++++ TEXTO DE ORIGEN ++++
La aparición más impactante del personaje tuvo que ver con la muerte del obispo-virrey fray García Guerra, un regordete dominico que aceptó el encargo de Felipe III para gobernar la Nueva España en 1611. Acostumbraba pasear en su carruaje por las mañanas, para conocer la realidad de aquella provincia y decidir los rumbos que su administración tomaría. Así lo hizo por unos días, pero una mañana, asomado por la ventanilla, se encontró frente a frente con el rostro maldecido de aquel improbable Errante, quien con voz cavernosa le vaticinó que moriría antes de cumplir un año en su puesto. El impresionable Guerra no desoyó aquella advertencia y redobló sus cuidados. Pero el tiempo lo hizo descuidado y en los inicios de febrero de 1612, a las puertas del palacio, intentó bajar de su carroza cuando todavía estaba en marcha. Nadie pudo explicarse lo que sucedió, pero el caso es que fray García tropezó con sus vestiduras y dio con su cabeza en las duras baldosas. Nunca se recuperó y murió días más tarde, el 12 de febrero, a consecuencia de aquel accidente. La gente nunca olvidó a El Maldito y le achacó aquel oscuro suceso.
++++ REGISTROS PROPORCIONADOS ++++
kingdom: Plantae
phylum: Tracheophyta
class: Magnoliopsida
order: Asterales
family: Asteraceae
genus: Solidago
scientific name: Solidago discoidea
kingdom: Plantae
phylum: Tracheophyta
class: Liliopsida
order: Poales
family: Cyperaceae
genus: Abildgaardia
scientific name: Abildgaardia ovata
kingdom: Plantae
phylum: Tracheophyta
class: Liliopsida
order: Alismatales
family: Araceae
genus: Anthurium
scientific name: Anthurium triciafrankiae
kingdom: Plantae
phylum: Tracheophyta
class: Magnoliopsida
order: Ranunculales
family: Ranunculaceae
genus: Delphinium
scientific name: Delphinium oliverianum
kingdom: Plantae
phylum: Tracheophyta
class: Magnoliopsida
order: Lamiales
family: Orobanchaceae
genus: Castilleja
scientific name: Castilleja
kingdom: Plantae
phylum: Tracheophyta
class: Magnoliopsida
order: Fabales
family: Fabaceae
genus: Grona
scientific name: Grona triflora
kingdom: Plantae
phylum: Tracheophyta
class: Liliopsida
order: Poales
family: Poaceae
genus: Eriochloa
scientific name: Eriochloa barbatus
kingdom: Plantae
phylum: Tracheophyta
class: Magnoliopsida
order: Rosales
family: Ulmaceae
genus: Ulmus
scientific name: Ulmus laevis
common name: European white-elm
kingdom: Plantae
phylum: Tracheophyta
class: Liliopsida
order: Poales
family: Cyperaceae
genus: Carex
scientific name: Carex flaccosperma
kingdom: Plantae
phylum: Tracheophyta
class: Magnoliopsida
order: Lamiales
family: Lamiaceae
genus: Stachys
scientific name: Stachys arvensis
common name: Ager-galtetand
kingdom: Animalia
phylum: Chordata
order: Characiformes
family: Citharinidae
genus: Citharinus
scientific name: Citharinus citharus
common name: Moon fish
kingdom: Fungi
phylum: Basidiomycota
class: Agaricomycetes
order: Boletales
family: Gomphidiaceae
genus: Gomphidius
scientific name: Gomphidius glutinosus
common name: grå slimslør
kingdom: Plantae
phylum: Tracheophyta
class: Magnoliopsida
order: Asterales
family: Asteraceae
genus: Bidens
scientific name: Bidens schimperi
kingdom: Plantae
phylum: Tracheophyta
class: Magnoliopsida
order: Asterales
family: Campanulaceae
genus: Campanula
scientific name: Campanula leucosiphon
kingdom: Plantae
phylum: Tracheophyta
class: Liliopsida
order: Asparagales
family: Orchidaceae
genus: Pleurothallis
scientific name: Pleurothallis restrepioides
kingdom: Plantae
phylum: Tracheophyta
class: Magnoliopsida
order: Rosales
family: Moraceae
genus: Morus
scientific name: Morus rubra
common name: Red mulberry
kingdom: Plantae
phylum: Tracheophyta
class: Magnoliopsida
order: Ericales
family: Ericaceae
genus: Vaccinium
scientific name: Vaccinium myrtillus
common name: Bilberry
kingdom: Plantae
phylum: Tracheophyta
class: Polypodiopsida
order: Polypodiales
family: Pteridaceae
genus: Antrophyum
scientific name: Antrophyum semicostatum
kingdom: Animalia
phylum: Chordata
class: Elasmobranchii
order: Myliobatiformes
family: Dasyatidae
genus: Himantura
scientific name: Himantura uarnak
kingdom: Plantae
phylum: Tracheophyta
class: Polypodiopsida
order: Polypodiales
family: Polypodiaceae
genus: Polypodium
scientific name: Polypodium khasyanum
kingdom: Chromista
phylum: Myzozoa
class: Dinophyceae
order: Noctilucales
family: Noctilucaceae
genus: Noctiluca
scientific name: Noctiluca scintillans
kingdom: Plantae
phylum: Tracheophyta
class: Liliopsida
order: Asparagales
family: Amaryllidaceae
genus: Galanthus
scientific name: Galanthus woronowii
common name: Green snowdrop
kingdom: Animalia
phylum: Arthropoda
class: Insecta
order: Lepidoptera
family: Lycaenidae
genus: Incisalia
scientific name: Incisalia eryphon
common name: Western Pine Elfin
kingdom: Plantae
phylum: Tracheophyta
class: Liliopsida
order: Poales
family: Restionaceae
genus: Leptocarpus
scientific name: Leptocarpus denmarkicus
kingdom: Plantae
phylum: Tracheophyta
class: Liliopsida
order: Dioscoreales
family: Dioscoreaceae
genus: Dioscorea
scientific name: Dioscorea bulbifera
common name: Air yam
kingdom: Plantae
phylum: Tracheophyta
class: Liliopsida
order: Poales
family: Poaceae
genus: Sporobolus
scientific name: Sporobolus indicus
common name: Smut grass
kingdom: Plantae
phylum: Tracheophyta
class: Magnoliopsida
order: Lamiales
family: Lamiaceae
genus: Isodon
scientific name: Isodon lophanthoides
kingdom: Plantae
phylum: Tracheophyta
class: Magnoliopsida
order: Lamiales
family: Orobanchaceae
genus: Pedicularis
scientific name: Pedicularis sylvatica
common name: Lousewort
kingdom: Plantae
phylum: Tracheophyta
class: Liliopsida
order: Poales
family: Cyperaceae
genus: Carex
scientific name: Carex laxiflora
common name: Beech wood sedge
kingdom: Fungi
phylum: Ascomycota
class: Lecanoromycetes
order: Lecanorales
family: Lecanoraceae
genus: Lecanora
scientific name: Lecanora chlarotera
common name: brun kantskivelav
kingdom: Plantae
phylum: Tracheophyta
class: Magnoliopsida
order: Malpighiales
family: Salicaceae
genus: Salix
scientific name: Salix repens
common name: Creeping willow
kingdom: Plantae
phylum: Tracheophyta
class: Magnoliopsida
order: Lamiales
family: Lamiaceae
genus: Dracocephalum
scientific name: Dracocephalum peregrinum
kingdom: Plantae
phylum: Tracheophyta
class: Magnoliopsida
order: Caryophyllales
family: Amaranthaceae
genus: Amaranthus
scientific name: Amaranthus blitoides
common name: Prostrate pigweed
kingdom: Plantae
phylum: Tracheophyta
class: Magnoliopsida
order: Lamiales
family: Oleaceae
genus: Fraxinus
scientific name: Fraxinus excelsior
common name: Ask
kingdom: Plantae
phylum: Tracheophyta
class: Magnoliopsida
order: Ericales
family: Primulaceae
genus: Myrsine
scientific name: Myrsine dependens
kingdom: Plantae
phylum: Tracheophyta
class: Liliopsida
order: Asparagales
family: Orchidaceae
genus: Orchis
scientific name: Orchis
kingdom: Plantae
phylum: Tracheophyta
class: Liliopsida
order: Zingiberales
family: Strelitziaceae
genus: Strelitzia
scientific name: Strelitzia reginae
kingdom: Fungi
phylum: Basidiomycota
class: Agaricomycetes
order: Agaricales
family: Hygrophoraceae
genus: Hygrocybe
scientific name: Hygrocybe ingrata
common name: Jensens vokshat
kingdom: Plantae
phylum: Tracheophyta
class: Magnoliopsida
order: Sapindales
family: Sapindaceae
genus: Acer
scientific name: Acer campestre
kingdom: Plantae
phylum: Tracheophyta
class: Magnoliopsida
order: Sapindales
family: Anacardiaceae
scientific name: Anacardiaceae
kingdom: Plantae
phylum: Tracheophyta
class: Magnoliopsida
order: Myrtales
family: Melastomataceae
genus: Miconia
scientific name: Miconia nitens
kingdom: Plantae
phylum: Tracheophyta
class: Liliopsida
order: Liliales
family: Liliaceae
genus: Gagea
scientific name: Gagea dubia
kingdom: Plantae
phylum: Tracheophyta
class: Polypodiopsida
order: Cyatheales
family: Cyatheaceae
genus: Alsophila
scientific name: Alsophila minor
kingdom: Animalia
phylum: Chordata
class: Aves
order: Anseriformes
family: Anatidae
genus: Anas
++++
§ INSTRUCCIONES: Según el texto sobre la muerte del obispo-virrey fray García Guerra, ¿en qué fecha murió?

§ RESPUESTA: Murió el 12 de febrero de 1612.